● Input data
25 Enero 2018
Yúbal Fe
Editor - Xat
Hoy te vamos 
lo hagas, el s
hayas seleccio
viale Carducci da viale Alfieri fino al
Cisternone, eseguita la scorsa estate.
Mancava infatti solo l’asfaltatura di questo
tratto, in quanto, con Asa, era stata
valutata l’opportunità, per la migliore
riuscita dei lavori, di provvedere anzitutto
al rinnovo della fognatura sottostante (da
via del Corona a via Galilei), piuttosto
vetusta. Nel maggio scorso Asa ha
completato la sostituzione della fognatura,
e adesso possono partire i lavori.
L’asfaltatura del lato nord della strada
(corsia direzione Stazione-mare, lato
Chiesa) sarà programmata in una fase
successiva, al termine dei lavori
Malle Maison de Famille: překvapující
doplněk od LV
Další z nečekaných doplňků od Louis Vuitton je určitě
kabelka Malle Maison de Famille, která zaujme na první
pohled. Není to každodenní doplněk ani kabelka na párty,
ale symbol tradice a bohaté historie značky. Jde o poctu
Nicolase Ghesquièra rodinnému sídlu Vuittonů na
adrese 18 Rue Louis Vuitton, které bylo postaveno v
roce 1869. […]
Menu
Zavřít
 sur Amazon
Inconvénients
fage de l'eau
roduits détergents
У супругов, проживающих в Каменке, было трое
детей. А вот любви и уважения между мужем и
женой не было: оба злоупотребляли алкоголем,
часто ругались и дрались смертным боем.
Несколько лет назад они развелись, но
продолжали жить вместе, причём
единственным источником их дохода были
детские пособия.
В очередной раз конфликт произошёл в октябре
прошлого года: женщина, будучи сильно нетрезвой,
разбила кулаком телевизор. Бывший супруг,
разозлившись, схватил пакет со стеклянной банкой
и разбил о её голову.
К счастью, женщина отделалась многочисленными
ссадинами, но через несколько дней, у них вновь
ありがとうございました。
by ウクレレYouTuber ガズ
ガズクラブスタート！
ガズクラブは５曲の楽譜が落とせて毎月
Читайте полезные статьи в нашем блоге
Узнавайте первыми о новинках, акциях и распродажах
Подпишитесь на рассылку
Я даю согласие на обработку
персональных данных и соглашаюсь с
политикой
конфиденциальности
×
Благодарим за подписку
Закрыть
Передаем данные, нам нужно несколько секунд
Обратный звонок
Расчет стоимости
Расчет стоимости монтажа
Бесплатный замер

● Your assignment
Reproduce the text of every row above, swapping each occurrence of "kabelka" for "taška" and leaving everything else unchanged.

● Answer section
25 Enero 2018
Yúbal Fe
Editor - Xat
Hoy te vamos 
lo hagas, el s
hayas seleccio
viale Carducci da viale Alfieri fino al
Cisternone, eseguita la scorsa estate.
Mancava infatti solo l’asfaltatura di questo
tratto, in quanto, con Asa, era stata
valutata l’opportunità, per la migliore
riuscita dei lavori, di provvedere anzitutto
al rinnovo della fognatura sottostante (da
via del Corona a via Galilei), piuttosto
vetusta. Nel maggio scorso Asa ha
completato la sostituzione della fognatura,
e adesso possono partire i lavori.
L’asfaltatura del lato nord della strada
(corsia direzione Stazione-mare, lato
Chiesa) sarà programmata in una fase
successiva, al termine dei lavori
Malle Maison de Famille: překvapující
doplněk od LV
Další z nečekaných doplňků od Louis Vuitton je určitě
taška Malle Maison de Famille, která zaujme na první
pohled. Není to každodenní doplněk ani taška na párty,
ale symbol tradice a bohaté historie značky. Jde o poctu
Nicolase Ghesquièra rodinnému sídlu Vuittonů na
adrese 18 Rue Louis Vuitton, které bylo postaveno v
roce 1869. […]
Menu
Zavřít
 sur Amazon
Inconvénients
fage de l'eau
roduits détergents
У супругов, проживающих в Каменке, было трое
детей. А вот любви и уважения между мужем и
женой не было: оба злоупотребляли алкоголем,
часто ругались и дрались смертным боем.
Несколько лет назад они развелись, но
продолжали жить вместе, причём
единственным источником их дохода были
детские пособия.
В очередной раз конфликт произошёл в октябре
прошлого года: женщина, будучи сильно нетрезвой,
разбила кулаком телевизор. Бывший супруг,
разозлившись, схватил пакет со стеклянной банкой
и разбил о её голову.
К счастью, женщина отделалась многочисленными
ссадинами, но через несколько дней, у них вновь
ありがとうございました。
by ウクレレYouTuber ガズ
ガズクラブスタート！
ガズクラブは５曲の楽譜が落とせて毎月
Читайте полезные статьи в нашем блоге
Узнавайте первыми о новинках, акциях и распродажах
Подпишитесь на рассылку
Я даю согласие на обработку
персональных данных и соглашаюсь с
политикой
конфиденциальности
×
Благодарим за подписку
Закрыть
Передаем данные, нам нужно несколько секунд
Обратный звонок
Расчет стоимости
Расчет стоимости монтажа
Бесплатный замер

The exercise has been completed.